Lake Arrowhead

Background 

The Lake Arrowhead precipitation gage (NOAA co-op station 044671) is located on the northern side of the San Bernadino Mountains at 5230 ft. Precipitation at Lake Arrowhead reflects the northern and more arid side of the Transverse ranges, which contribute runoff to the Mojave River basin. The gage record extends from 1942 to 2010, with some missing data (mostly individual months). To estimate missing values and extend this record to 2015, neighboring co-op stations, Squirrel Inn 2 California (048479) and Big Bear Lake, California (040741) were used. Squirrel Inn 2 was used to fill in missing months, and Big Bear was used to extend the record from 2011 to 2015. The ratio between the total monthly precipitation averaged over a common period of years, along with the precipitation value for the missing year/month at Squirrel Inn 2 or Big Bear was used to estimate the value for that year/month at Lake Arrowhead. No record contained a value for Aug 1980, so the average August precipitation value from Lake Arrowhead was used.

The reconstruction of water year precipitation at Lake Arrowhead was generated as part of a project supported by the California Department of Water Resources (CADWR). This project includes reconstructions of water year precipitation (San Gabriel Dam, Lake Arrowhead, Ojai, and Cuyamaca) and streamflow (Arroyo Seco and Santa Ana River) for southern California and the Kern River in the southern Sierras. This set of reconstructions was developed by Dave Meko, Erica Bigio, and Connie Woodhouse in 2017, based on updated and new collections of tree-ring data in California sampled for this project.

Calibration & Validation 

Methods

Total water year (October-September) precipitation at Lake Arrowhead was reconstructed using a two-stage regression procedure. Tree-growth at each site was first converted into an estimate of precipitation by stepwise regression of precipitation using tree-ring width indices, from the current year and lagged one year, as predictors. Squared terms on the tree-ring predictors were also included in the regression to allow for possible curvature in relationships between tree-growth and precipitation. In the second step, the gage reconstruction was generated by averaging an appropriate set of single site reconstructions. Final estimates of precipitation were interpolated from a piecewise-linear smoothed scatter plot of the observed precipitation values and the precipitation estimates averaged over the individual tree-ring sites. The procedure was repeated for subsets of tree-ring chronologies with different periods of common time coverage to build a “most-skillful” reconstruction, starting in the early 1400s, and a “longest” reconstruction, starting in the early 1100s. Details of the reconstruction method can be found here.

 

Statistic Most Skillful: Calibration Most Skillful: Validation Longest Model: Calibration Longest Model: Validation
Explained variance (R2) 0.73   0.60  
Reduction of Error (RE)   0.71   0.57
Standard Error of the Estimate 10.114 in.   12.453 in.  
Root Mean Square Error (RMSE)   10.914 in.   13.240 in.

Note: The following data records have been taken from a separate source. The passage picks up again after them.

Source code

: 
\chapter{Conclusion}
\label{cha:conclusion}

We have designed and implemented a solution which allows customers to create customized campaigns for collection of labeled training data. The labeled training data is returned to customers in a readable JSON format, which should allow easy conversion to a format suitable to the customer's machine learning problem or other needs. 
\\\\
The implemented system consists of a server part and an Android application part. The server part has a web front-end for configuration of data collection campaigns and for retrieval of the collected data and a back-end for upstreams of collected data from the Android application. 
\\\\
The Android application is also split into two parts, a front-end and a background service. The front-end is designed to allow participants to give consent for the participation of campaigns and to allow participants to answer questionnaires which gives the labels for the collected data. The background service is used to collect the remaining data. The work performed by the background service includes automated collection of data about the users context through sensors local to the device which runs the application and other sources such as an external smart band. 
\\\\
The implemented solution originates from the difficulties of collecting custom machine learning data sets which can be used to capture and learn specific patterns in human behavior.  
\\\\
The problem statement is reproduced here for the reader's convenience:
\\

Note: The statistics listed in the table represent average accuracy, while the reconstruction method yields error bars that vary in width over time -- generally wider for wet years than for dry years. The listed statistic R2, the decimal proportion of variance explained by the reconstruction in the calibration period, is computed directly from the reconstruction residuals. For an explanation of these statistics, see this document.


Figure 1. Scatter plot of observed and reconstructed Lake Arrowhead annual precipitation, 1942-2015. Note that the R2 value here is slightly different than in the table. The table R2 value is the average explained variance from the three models that make up the most skillful reconstruction. The value in the scatter plot reflects the explained variance for the two models that cover the instrumental period (more details).

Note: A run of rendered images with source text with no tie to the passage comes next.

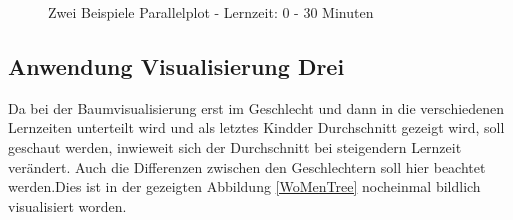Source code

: \documentclass[usegeometry=true]{scrartcl}
\begin{document}
\begin{figure}
\begin{center}
\caption{Zwei Beispiele Parallelplot - Lernzeit: 0 - 30 Minuten}
\label{BspPar}
\end{center}
\end{figure}



\subsection{Anwendung Visualisierung Drei}
\label{AnwDrei}

Da bei der Baumvisualisierung erst im Geschlecht und dann in die verschiedenen Lernzeiten unterteilt wird und als letztes \glqq Kind\grqq der Durchschnitt gezeigt wird, soll geschaut werden, inwieweit sich der Durchschnitt bei steigendern Lernzeit verändert. Auch die Differenzen zwischen den Geschlechtern soll hier beachtet werden.Dies ist in der gezeigten Abbildung \ref{WoMenTree} nocheinmal bildlich visualisiert worden.
\end{document}
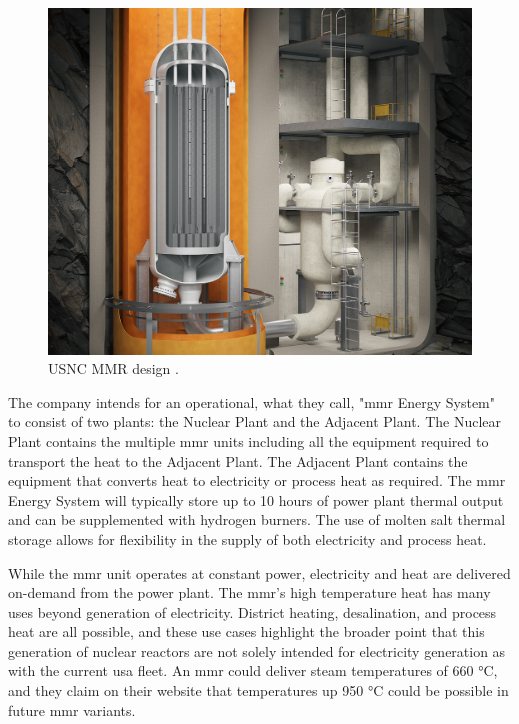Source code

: \begin{figure}[H]
    \centering
    \includegraphics[scale=0.19]{images/reactor_design/wide-02.png}
    \caption{USNC MMR design \cite{usnc_design_2021}.}
    \label{fig:mmr_design}
\end{figure}

The company intends for an operational, what they call, "\gls{mmr} Energy System" to consist of two plants: the Nuclear Plant and the Adjacent Plant. The Nuclear Plant contains the multiple \gls{mmr} units including all the equipment required to transport the heat to the Adjacent Plant. The Adjacent Plant contains the equipment that converts heat to electricity or process heat as required. The \gls{mmr} Energy System will typically store up to 10 hours of power plant thermal output and can be supplemented with hydrogen burners. The use of molten salt thermal storage allows for flexibility in the supply of both electricity and process heat.

While the \gls{mmr} unit operates at constant power, electricity and heat are delivered on-demand from the power plant. The \gls{mmr}'s high temperature heat has many uses beyond generation of electricity. District heating, desalination, and process heat are all possible, and these use cases highlight the broader point that this generation of nuclear reactors are not solely intended for electricity generation as with the current \gls{usa} fleet. An \gls{mmr} could deliver steam temperatures of 660 °C, and they claim on their website that temperatures up 950 °C could be possible in future \gls{mmr} variants.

Figure 2. Observed (gray) 1942-2015, and reconstructed (blue) 1900-2016, Lake Arrowhead annual precipitation. The observed mean is illustrated by the black dashed line.

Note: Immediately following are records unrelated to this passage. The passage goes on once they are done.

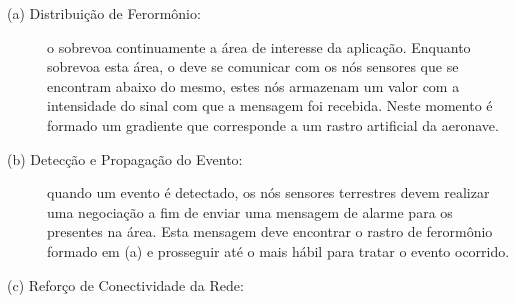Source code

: \begin{description}

	\item[ (a) Distribuição de Ferormônio: ] o \vant sobrevoa continuamente
a área de interesse da aplicação. Enquanto sobrevoa esta área, o \vant deve se
comunicar com os nós sensores que se encontram abaixo do mesmo, estes nós
armazenam um valor com a intensidade do sinal com que a mensagem foi recebida.
Neste momento é formado um gradiente que corresponde a um rastro artificial da aeronave.

	\item[ (b) Detecção e Propagação do Evento:] quando um evento é
detectado, os nós sensores terrestres devem realizar uma negociação a fim de
enviar uma mensagem de alarme para os \vants presentes na área. Esta mensagem
deve encontrar o rastro de ferormônio formado em (a) e prosseguir até o \vant
mais hábil para tratar o evento ocorrido.

	\item[ (c) Reforço de Conectividade da Rede:]




\end{description}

Figure 3. Reconstructed annual precipitation for Lake Arrowhead (1426-2016) is shown in blue. Observed flow is shown in gray and the long-term reconstructed mean is shown by the black dashed line.

Figure 4. The 10-year running mean (plotted on final year) of reconstructed annual precipitation for Lake Arrowhead, 1426-2016. Reconstructed values are shown in blue and observed values are shown in gray. The long-term reconstructed mean is shown by the black dashed line.


Figure 5. Scatter plot of observed and reconstructed Lake Arrowhead annual precipitation,1942-2015 (more details).

Figure 6. Observed (black) 1942-2015, and reconstructed (blue) 1900-2016, Lake Arrowhead annual precipitation. The observed mean is illustrated by the black dashed line.

Figure 7. Reconstructed annual precipitation for Lake Arrowhead (1126-2015) is shown in blue. Observed flow is shown in gray and the long-term reconstructed mean is shown by black dashed line.

Figure 8. The 10-year running mean (plotted on final year) of reconstructed annual precipitation at Lake Arrowhead, 1126-2015. Reconstructed values are shown in blue and observed values are shown in gray. The long-term reconstructed mean is shown by the black dashed line.